Center f. Electrophysiology Bremen, Bremen, Germany.
Clin Res Cardiol. 2019 Jun;108(6):683-690. doi: 10.1007/s00392-018-1397-x. Epub 2018 Dec 5.
As there are limited data about the clinical practice of catheter ablation in asymptomatic children and adolescents with ventricular preexcitation on ECG, we performed the multicenter "CASPED" (Catheter ablation in ASymptomatic PEDiatric patients with Ventricular Preexcitation) study.

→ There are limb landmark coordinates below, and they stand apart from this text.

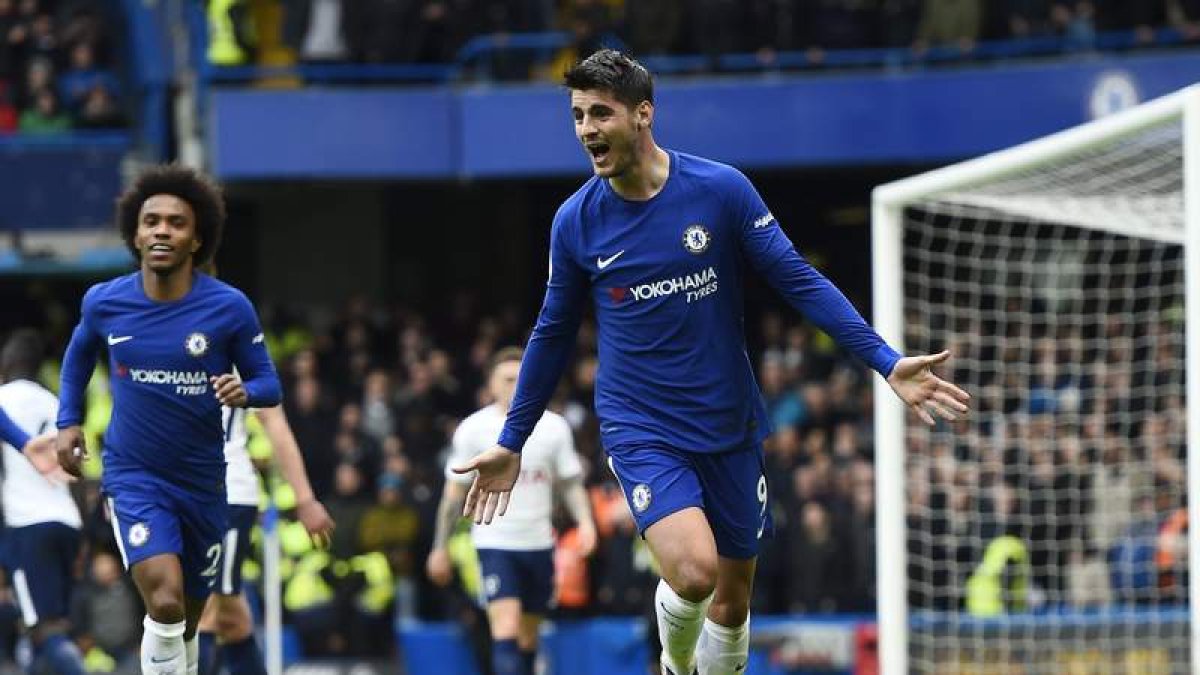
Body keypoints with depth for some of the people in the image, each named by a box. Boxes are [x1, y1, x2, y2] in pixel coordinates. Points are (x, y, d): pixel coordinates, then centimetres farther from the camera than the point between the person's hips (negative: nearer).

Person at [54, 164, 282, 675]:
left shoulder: (229, 307, -11)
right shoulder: (104, 303, -7)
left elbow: (268, 383, -3)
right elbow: (79, 353, 16)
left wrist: (245, 391, -25)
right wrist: (69, 421, 10)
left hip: (202, 480, 2)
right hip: (133, 476, -2)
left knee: (186, 621, 16)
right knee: (165, 600, -24)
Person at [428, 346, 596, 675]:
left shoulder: (553, 427, 3)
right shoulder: (474, 429, -3)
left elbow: (570, 482, 9)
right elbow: (455, 493, 5)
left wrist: (585, 521, -9)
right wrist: (440, 547, 7)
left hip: (539, 543, 3)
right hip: (495, 541, -3)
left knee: (528, 637, 10)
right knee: (506, 629, -19)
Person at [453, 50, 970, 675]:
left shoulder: (722, 189, -9)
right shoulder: (575, 222, -5)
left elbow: (799, 281, -5)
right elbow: (553, 333, 9)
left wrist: (886, 361, -13)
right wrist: (511, 442, 13)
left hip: (729, 428, 2)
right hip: (639, 429, -1)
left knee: (732, 597, 10)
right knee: (694, 571, -24)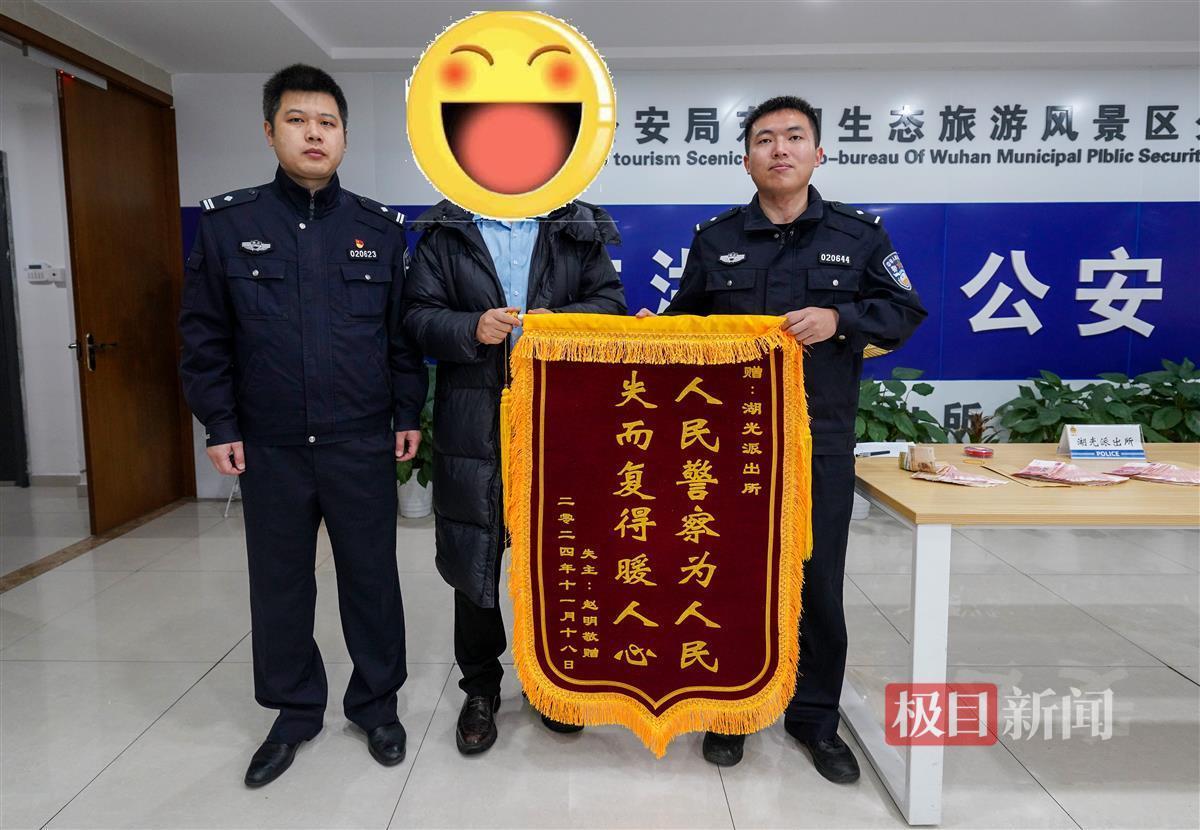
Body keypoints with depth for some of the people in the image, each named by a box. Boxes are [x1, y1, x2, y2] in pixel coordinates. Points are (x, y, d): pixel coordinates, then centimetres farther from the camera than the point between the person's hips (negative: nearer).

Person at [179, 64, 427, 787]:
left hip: (363, 446, 0)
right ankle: (295, 711, 32)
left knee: (372, 578, 9)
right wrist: (220, 425, 0)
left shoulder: (381, 229, 3)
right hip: (270, 449, 1)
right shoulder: (229, 223, 2)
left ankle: (377, 703, 30)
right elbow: (205, 335, 4)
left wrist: (409, 415, 2)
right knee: (279, 585, 12)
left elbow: (404, 333, 5)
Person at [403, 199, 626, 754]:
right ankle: (480, 687, 28)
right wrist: (472, 329, -18)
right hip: (473, 431, 0)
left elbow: (611, 302, 6)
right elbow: (418, 315, 1)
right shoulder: (444, 234, 7)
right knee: (472, 558, 7)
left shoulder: (578, 230, 10)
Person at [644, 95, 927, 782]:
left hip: (821, 440, 0)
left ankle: (816, 716, 27)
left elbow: (905, 312, 2)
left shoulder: (859, 234, 4)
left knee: (819, 582, 7)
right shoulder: (715, 240, 7)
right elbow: (687, 321, 13)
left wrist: (840, 319, -15)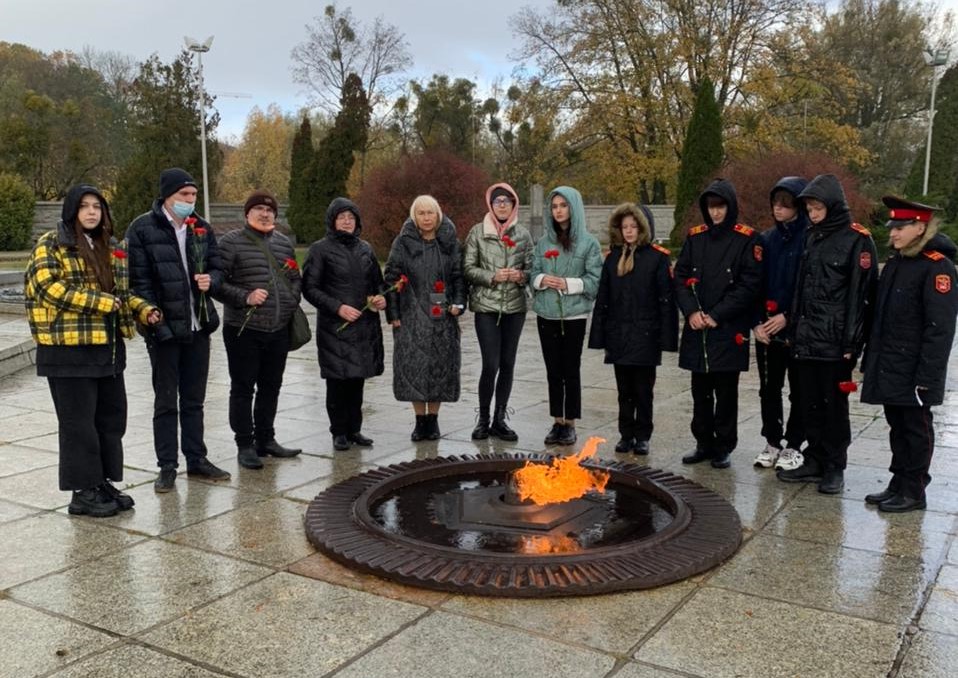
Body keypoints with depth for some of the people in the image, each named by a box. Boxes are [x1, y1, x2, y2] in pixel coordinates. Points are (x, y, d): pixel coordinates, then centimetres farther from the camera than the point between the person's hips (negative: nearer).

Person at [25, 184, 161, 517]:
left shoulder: (111, 248, 15)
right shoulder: (51, 245, -5)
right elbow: (49, 288, -17)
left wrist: (143, 310, 4)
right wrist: (102, 302, -20)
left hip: (108, 347, 7)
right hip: (68, 349, -7)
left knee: (111, 418, 12)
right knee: (78, 423, -1)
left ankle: (103, 483, 24)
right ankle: (83, 492, 9)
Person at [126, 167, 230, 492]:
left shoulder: (202, 228, 9)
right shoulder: (142, 229, -7)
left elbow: (217, 267, 16)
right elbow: (139, 280, -10)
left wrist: (211, 280, -8)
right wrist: (156, 322, -16)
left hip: (198, 327, 5)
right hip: (165, 329, -5)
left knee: (194, 400, 14)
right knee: (166, 402, 5)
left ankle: (196, 460, 25)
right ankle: (167, 467, 15)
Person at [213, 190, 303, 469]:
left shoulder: (284, 243, 12)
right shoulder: (232, 242, -6)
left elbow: (295, 278, 22)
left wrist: (291, 302, 7)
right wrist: (245, 297, -20)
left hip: (279, 329, 6)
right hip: (244, 329, -6)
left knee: (271, 387, 15)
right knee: (243, 388, 2)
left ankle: (265, 439, 28)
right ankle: (245, 445, 12)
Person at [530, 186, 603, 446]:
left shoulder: (588, 243, -1)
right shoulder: (544, 242, 9)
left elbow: (594, 280, -5)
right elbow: (533, 274, 10)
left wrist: (569, 284, -17)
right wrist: (542, 279, -11)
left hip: (574, 315, -3)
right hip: (547, 315, 3)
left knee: (570, 370, 3)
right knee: (553, 371, 8)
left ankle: (570, 424, 13)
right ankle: (557, 422, 18)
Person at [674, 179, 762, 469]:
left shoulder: (747, 239, -4)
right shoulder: (695, 237, 9)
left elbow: (749, 284, -9)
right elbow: (681, 276, 7)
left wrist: (717, 315, -13)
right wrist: (691, 311, -8)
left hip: (729, 330, -4)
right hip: (696, 328, 4)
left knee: (726, 392, 5)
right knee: (700, 391, 11)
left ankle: (723, 447, 16)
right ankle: (704, 444, 24)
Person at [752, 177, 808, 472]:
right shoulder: (767, 239, 8)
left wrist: (788, 317, -15)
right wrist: (756, 322, -3)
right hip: (766, 329, 5)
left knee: (798, 390, 6)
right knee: (768, 388, 11)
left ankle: (793, 446, 17)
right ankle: (772, 442, 23)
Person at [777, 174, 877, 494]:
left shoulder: (857, 240, -7)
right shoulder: (812, 237, 14)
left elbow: (859, 294, -11)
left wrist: (851, 342, -15)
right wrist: (793, 329, 13)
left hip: (835, 341, -6)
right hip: (806, 338, 6)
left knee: (834, 404, 3)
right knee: (810, 403, 11)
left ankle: (834, 467, 14)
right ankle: (814, 461, 22)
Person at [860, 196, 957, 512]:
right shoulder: (895, 262, 12)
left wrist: (927, 376, -20)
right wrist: (870, 359, 14)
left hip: (913, 371, -7)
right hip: (888, 367, 8)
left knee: (916, 428, 4)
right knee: (897, 426, 15)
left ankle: (913, 492, 15)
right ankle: (899, 483, 26)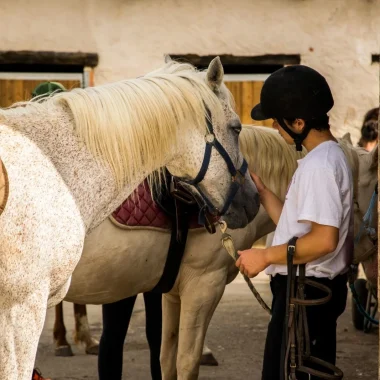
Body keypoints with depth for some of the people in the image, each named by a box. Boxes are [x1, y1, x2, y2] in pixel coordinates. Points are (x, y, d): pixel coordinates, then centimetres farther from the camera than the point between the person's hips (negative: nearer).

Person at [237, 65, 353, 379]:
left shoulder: (318, 164, -19)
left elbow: (324, 239, -28)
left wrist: (265, 256, -19)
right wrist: (260, 188, 11)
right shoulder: (329, 157, 12)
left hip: (305, 292, -10)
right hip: (314, 289, 11)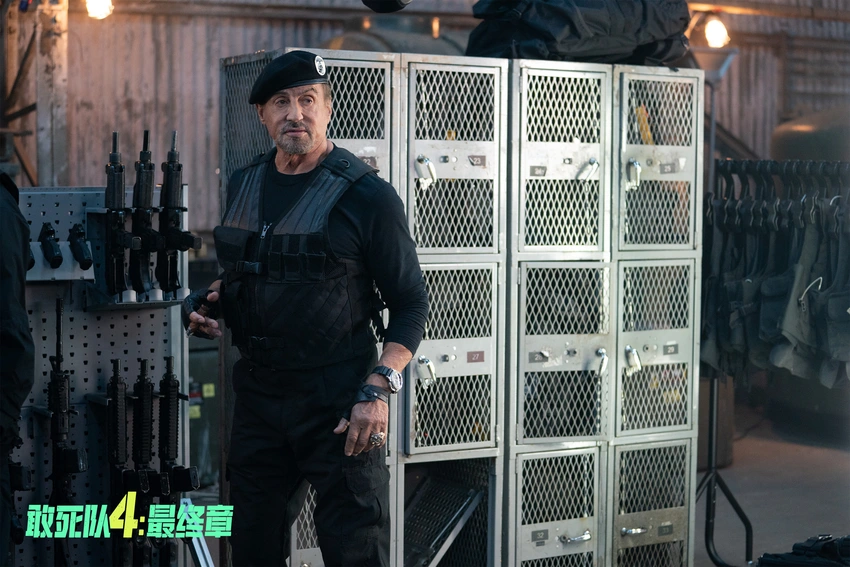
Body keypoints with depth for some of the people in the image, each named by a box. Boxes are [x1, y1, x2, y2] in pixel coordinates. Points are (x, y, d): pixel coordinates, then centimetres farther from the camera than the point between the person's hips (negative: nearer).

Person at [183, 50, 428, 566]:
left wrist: (378, 389, -19)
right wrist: (210, 301, 2)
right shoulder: (244, 186, 10)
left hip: (336, 404, -6)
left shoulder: (366, 195, -9)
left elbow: (411, 304, -8)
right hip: (257, 394, 6)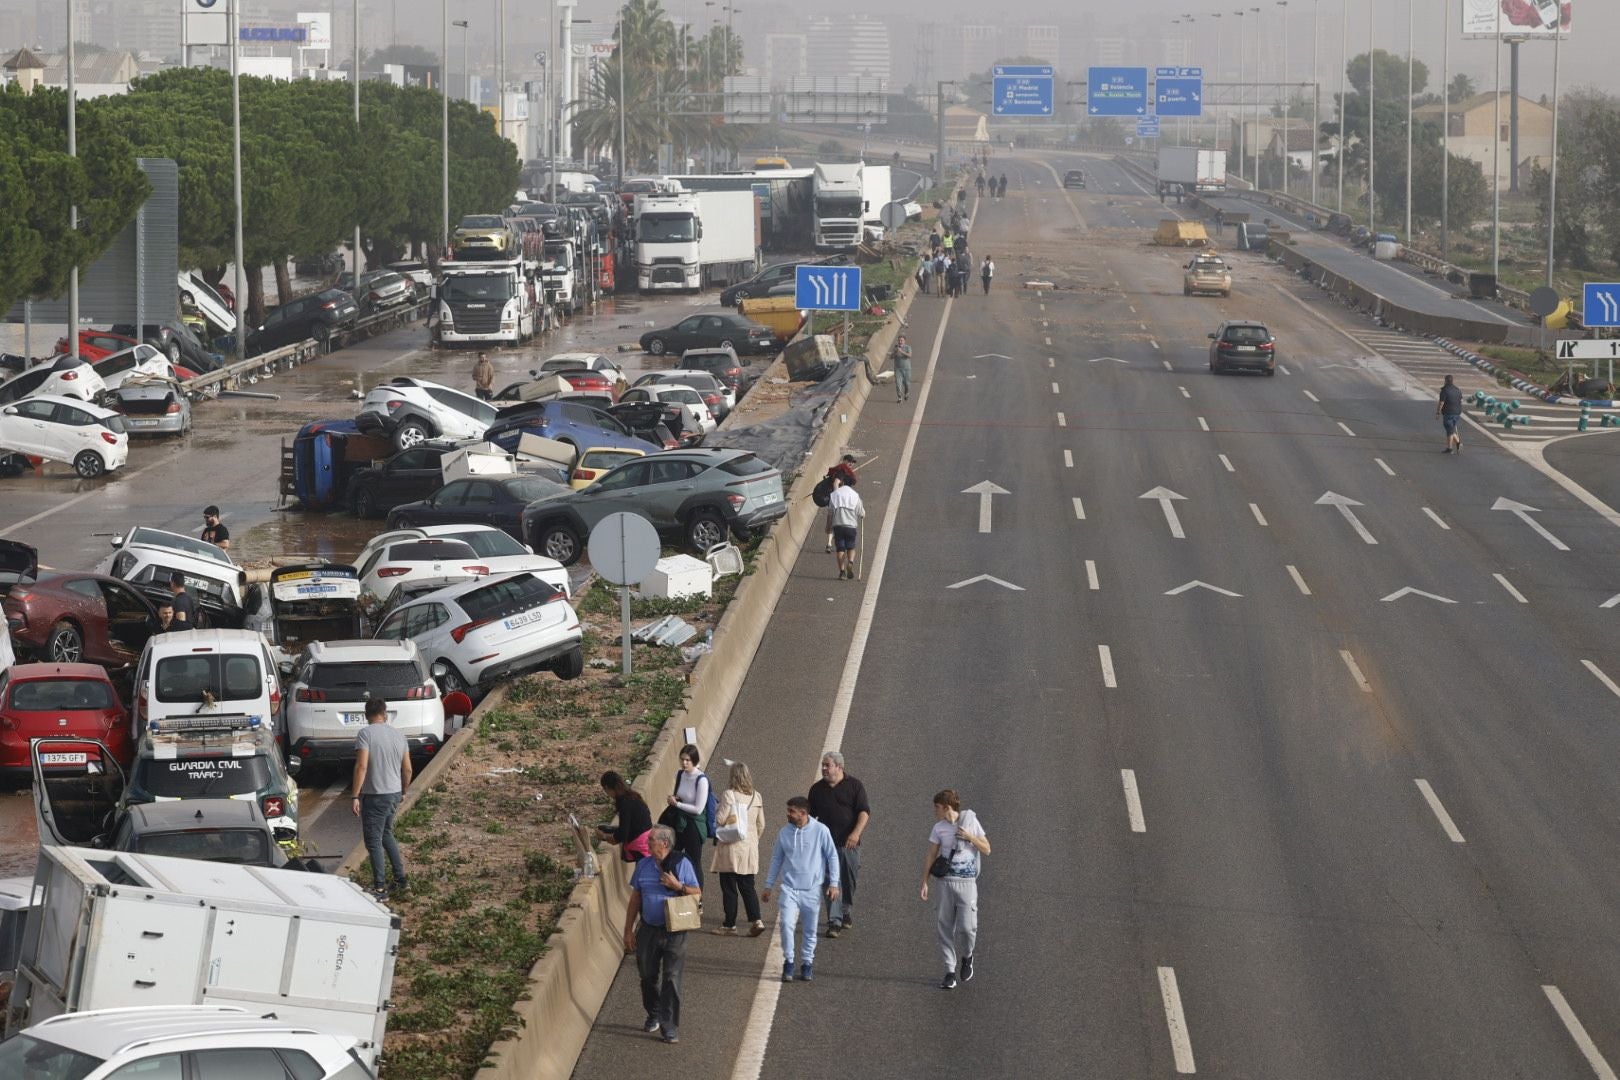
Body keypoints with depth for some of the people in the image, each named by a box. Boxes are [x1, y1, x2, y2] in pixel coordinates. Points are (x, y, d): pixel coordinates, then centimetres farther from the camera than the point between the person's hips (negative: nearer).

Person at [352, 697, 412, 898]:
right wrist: (403, 791, 24)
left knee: (373, 841, 1)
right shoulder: (398, 734, 6)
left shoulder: (365, 734, -13)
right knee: (386, 834, 23)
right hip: (394, 793, 7)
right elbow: (407, 770, 9)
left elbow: (361, 766, -21)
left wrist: (355, 796, -19)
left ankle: (380, 888, 2)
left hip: (374, 796, -7)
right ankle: (401, 879, 23)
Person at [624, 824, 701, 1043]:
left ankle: (669, 1027, -1)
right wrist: (628, 930, 8)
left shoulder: (682, 864, -4)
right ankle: (653, 1015, 33)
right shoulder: (643, 865, 6)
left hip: (674, 932, -4)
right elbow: (635, 899, 11)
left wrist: (678, 886, -19)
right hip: (648, 930, 4)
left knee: (671, 979, -5)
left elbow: (697, 893, -1)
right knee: (648, 976, 12)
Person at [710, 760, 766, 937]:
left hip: (731, 848, -5)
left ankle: (729, 924, 8)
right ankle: (756, 921, -4)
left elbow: (720, 820, -14)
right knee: (748, 887, 10)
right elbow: (761, 824, 9)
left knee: (729, 888, 4)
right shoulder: (756, 797, 4)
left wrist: (717, 812, 7)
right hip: (750, 848, 5)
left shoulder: (729, 795, -14)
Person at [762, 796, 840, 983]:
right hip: (790, 888, 1)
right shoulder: (784, 832, 4)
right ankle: (788, 962, -3)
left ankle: (807, 963, 21)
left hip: (812, 889, -1)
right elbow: (776, 859, 14)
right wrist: (768, 886, 15)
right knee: (786, 924, -15)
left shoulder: (820, 831, -5)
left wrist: (833, 884, -4)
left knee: (810, 930, 6)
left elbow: (832, 857, 1)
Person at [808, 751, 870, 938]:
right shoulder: (817, 789, 10)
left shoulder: (854, 786, 0)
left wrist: (856, 832, -20)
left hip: (849, 843, -1)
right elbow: (811, 815, 17)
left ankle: (844, 913, 31)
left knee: (848, 880, 8)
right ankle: (834, 922, -12)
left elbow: (864, 812, -6)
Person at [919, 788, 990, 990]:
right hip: (945, 882, 2)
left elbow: (986, 850, 5)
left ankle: (966, 957, 21)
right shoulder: (939, 828, 5)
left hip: (967, 882, -2)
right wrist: (924, 883, 3)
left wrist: (970, 837, -11)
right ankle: (950, 972, 6)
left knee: (966, 927, -9)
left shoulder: (970, 822, 0)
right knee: (944, 926, -1)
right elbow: (931, 857, 8)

In 182 consecutive children and adolescents aged between 8 and 18 years (mean age 12.9 ± 2.6 years; 65% male) with asymptomatic ventricular preexcitation, a total of 196 accessory pathways (APs) were targeted. APs were right sided (62%) or left sided (38%). The most common right-sided AP location was the posteroseptal region (38%). Ablation was performed using radiofrequency (RF) energy (93%), cryoablation (4%) or both (3%). Mean procedure time was 137.6 ± 62.0 min with a mean fluoroscopy time of 15.6 ± 13.8 min. A 3D mapping or catheter localization system was used in 32% of patients. Catheter ablation was acutely successful in 166/182 patients (91.2%). Mortality was 0% and there were no major periprocedural complications. AP recurrence was observed in 14/166 patients (8.4%) during a mean follow-up time of 19.7 ± 8.5 months. A second ablation attempt was performed in 20 patients and was successful in 16/20 patients (80%). Overall, long-term success rate was 92.3%.
In this retrospective multicenter study, the outcome of catheter ablation for asymptomatic preexcitation in children and adolescents irrespective of antegrade AP conduction properties is summarized. The complication rate was low and success rate was high, the latter mainly depending on pathway location. The promising results of the study may have future impact on the ongoing risk-benefit discussion regarding catheter ablation in the setting of asymptomatic preexcitation in children and adolescents.
由于心电图无症状儿童和青少年心室预激的导管消融临床实践数据有限,我们进行了多中心“CASPED”(无症状伴有心室预激的儿科患者的导管消融)研究。
在 182 例年龄在 8 至 18 岁(平均年龄 12.9±2.6 岁;65%为男性)的无症状心室预激的连续儿童和青少年中,共靶向 196 条附加径路(APs)。APs 为右侧(62%)或左侧(38%)。最常见的右侧 AP 位置是后间隔区(38%)。消融使用射频(RF)能量(93%)、冷冻消融(4%)或两者(3%)进行。平均手术时间为 137.6±62.0 分钟,平均透视时间为 15.6±13.8 分钟。32%的患者使用了 3D 标测或导管定位系统。182 例患者中有 166 例(91.2%)导管消融即刻成功。死亡率为 0%,无重大围手术期并发症。166 例患者中有 14 例(8.4%)在平均 19.7±8.5 个月的随访期间出现 AP 复发。20 例患者进行了第二次消融尝试,其中 16 例(80%)成功。总体而言,长期成功率为 92.3%。
在这项回顾性多中心研究中,总结了儿童和青少年无症状预激的导管消融的结果,不论逆行 AP 传导特性如何。并发症发生率低,成功率高,后者主要取决于径路位置。该研究的有前景的结果可能对当前无症状预激儿童和青少年导管消融的风险效益讨论产生影响。